Annie: She has never once called me crazy. Just before I started the first landscape work, as I stood looking out at the lawn and the cornfield, wondering how it could look so different in daylight, considering the notion of accepting it all as a dream and abandoning it, Annie appeared at my side and her arm circled my waist. She leaned against me and looked up, cocking her head like one of the red
squirrels that scamper along the power lines from the highway to the house. "Do it, love," she said as I looked down at her, that slip of a girl with hair the color of cayenne pepper and at least a million freckles on her face and arms, that girl who lives in blue jeans and T-shirts and at twenty-four could still pass for sixteen.
I thought back to when I first knew her. I came to Iowa to study. She was the child of my landlady. I heard her one afternoon outside my window as she told her girl friends, "When I grow up I'm going to marry . . ." and she named me. The others were going to be nurses, teachers, pilots, or movie stars, but Annie chose me as her occupation. Eight years later we were married. I chose willingly, lovingly, to stay in Iowa. Eventually I rented this farm, then bought it, operating it one inch from bankruptcy. I don't seem meant to farm, but I want to be close to this precious land, for Annie and me to be able to say, "This is ours."

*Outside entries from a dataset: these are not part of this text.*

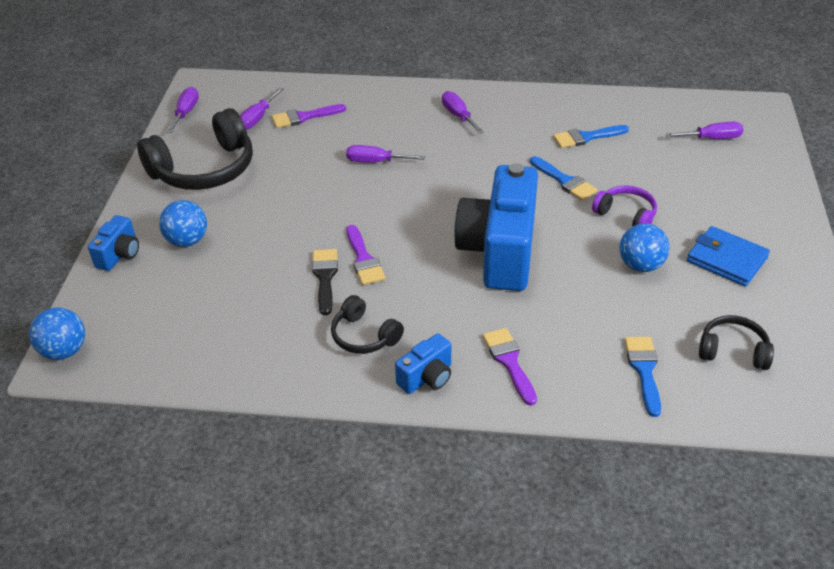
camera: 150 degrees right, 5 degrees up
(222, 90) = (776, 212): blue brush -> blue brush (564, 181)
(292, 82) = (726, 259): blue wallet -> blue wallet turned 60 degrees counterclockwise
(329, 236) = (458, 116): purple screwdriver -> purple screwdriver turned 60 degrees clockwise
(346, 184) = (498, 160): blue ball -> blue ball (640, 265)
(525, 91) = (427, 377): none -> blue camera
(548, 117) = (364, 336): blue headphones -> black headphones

Now I stand ready to cut into the cornfield, to chisel away a piece of our livelihood to use as dream currency, and Annie says, "Oh, love, if it makes you happy you should do it." I carry her words in the back of my mind, stored the way a maiden aunt might wrap a brooch, a remembrance of a longlost love. I understand how hard that was for her to say and how it got harder as the project advanced. How she must have told her family not to ask me about the baseball field I was building, because they stared at me dumb-eyed, a row of silent, thickset peasants with red faces. Not an imagination among them except to forecast the wrath of God that will fall on the heads of pagans such as I.
"If you build it, he will come."
He, of course, was Shoeless Joe Jackson.